The LangChainAdapter connects Edictum to LangChain agents through the tool_call_middleware system. It produces a @wrap_tool_call decorated function that intercepts every tool invocation, runs governance checks, and returns a ToolMessage denial when a call is blocked.

Installation

pip install edictum[langchain]

This installs langchain-core >= 0.3, which provides the wrap_tool_call middleware decorator.

Setup

1. Create a Edictum instance

from edictum import Edictum, Principal

# From YAML contracts
guard = Edictum.from_yaml("contracts.yaml")

# Or from a built-in template
guard = Edictum.from_template("research-agent")

# Or with Python contracts
from edictum import deny_sensitive_reads
guard = Edictum(contracts=[deny_sensitive_reads()])

2. Create the adapter and get the middleware

from edictum.adapters.langchain import LangChainAdapter

principal = Principal(user_id="alice", role="analyst")

adapter = LangChainAdapter(
    guard=guard,
    principal=principal,
)

middleware = adapter.as_middleware()

3. Pass the middleware to your agent

agent = create_react_agent(
    model=llm,
    tools=tools,
    tool_call_middleware=[middleware],
)

Full Working Example

from edictum import Edictum, Principal
from edictum.adapters.langchain import LangChainAdapter
from langchain_openai import ChatOpenAI
from langchain.agents import create_react_agent

# Configure governance
guard = Edictum.from_yaml("contracts.yaml")

# Create adapter with identity
adapter = LangChainAdapter(
    guard=guard,
    session_id="research-session-01",
    principal=Principal(user_id="researcher", role="analyst"),
)

# Get the middleware function
middleware = adapter.as_middleware()

# Build the LangChain agent with governance
llm = ChatOpenAI(model="gpt-4o-mini")
tools = [search_tool, calculator_tool, file_reader_tool]

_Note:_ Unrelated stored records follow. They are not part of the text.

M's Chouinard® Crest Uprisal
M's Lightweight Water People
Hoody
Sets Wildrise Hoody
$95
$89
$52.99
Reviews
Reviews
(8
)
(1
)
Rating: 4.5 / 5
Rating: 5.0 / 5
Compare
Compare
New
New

agent = create_react_agent(
    model=llm,
    tools=tools,
    tool_call_middleware=[middleware],
)

# Run -- tool calls are now governed
result = agent.invoke({"messages": [("user", "Summarize the Q3 report")]})

Middleware Behavior

Pre-check

Before each tool call, the middleware runs the governance pipeline. It extracts the tool name, arguments, and call ID from the LangChain ToolCallRequest:

tool_name = request.tool_call["name"]
tool_args = request.tool_call["args"]
tool_call_id = request.tool_call["id"]

On allow, the middleware returns None, signaling LangChain to proceed with the tool call via the handler.

On deny, the middleware returns a ToolMessage with the denial reason:

ToolMessage(content="DENIED: File /etc/shadow is in the sensitive path denylist", tool_call_id="call_abc123")

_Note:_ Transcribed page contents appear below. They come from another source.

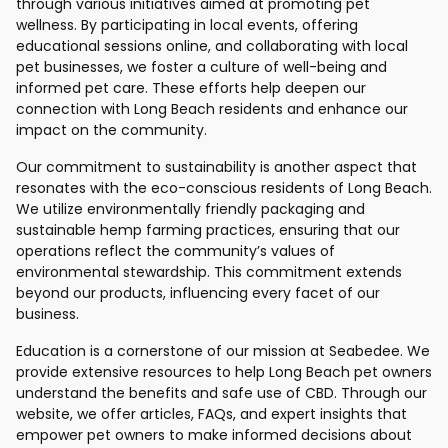
through various initiatives aimed at promoting pet
wellness. By participating in local events, offering
educational sessions online, and collaborating with local
pet businesses, we foster a culture of well-being and
informed pet care. These efforts help deepen our
connection with Long Beach residents and enhance our
impact on the community.
Our commitment to sustainability is another aspect that
resonates with the eco-conscious residents of Long Beach.
We utilize environmentally friendly packaging and
sustainable hemp farming practices, ensuring that our
operations reflect the community’s values of
environmental stewardship. This commitment extends
beyond our products, influencing every facet of our
business.
Education is a cornerstone of our mission at Seabedee. We
provide extensive resources to help Long Beach pet owners
understand the benefits and safe use of CBD. Through our
website, we offer articles, FAQs, and expert insights that
empower pet owners to make informed decisions about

LangChain treats this as the tool's response. The LLM sees the denial message and can adjust its behavior accordingly.

Post-check

After the tool executes, the middleware runs postconditions and records the execution in the session. Postcondition results are logged to the audit sink but do not modify the tool's return value.

Known Limitation: Event Loops

The LangChain middleware interface is synchronous, but Edictum's governance pipeline is async. The adapter bridges this gap using asyncio.get_event_loop().run_until_complete().

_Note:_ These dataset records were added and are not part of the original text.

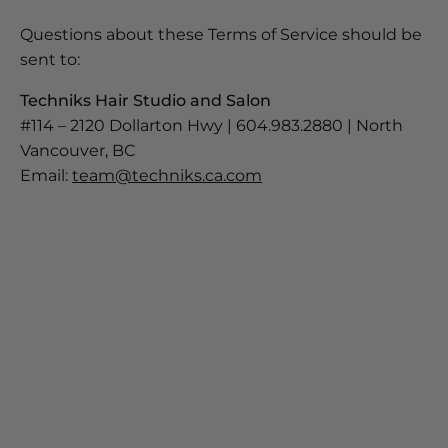
Questions about these Terms of Service should be
sent to:
Techniks Hair Studio and Salon
#114 – 2120 Dollarton Hwy | 604.983.2880 | North
Vancouver, BC
Email:
team@techniks.ca.com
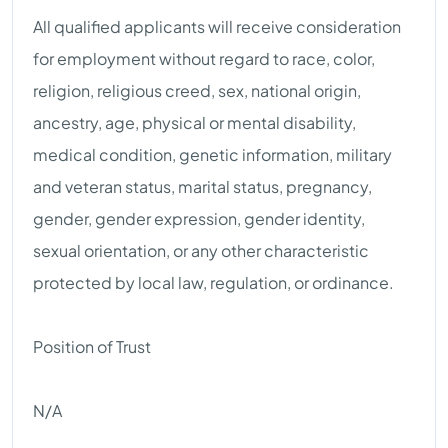
All qualified applicants will receive consideration
for employment without regard to race, color,
religion, religious creed, sex, national origin,
ancestry, age, physical or mental disability,
medical condition, genetic information, military
and veteran status, marital status, pregnancy,
gender, gender expression, gender identity,
sexual orientation, or any other characteristic
protected by local law, regulation, or ordinance.
Position of Trust
N/A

This will raise a RuntimeError if an asyncio event loop is already running in the current thread. This can happen when:

  • Running inside a Jupyter notebook
  • Running inside an async web framework (FastAPI, Starlette)
  • Running inside any context that already has an active event loop

Workarounds:

  1. Use nest_asyncio to allow nested event loops: 

    import nest_asyncio
nest_asyncio.apply()

  2. Run the agent in a separate thread that does not have an active event loop.

  3. Use Edictum.run() directly in an async context instead of going through the LangChain middleware.

Observe Mode

Deploy contracts in observation mode to see what would be denied without blocking any tool calls:

guard = Edictum.from_yaml("contracts.yaml", mode="observe")
adapter = LangChainAdapter(guard=guard)
middleware = adapter.as_middleware()

In observe mode, the middleware always returns None (allow), even for calls that would be denied. CALL_WOULD_DENY audit events are emitted so you can review enforcement behavior before enabling it.

Custom Audit Sinks

Route audit events to a file instead of stdout:

from edictum.audit import FileAuditSink, RedactionPolicy

redaction = RedactionPolicy()
sink = FileAuditSink("langchain-audit.jsonl", redaction=redaction)

guard = Edictum.from_yaml(
    "contracts.yaml",
    audit_sink=sink,
    redaction=redaction,
)

adapter = LangChainAdapter(guard=guard)

Every governed tool call produces structured audit events. The RedactionPolicy scrubs sensitive values (API keys, tokens, passwords) from the logged arguments automatically.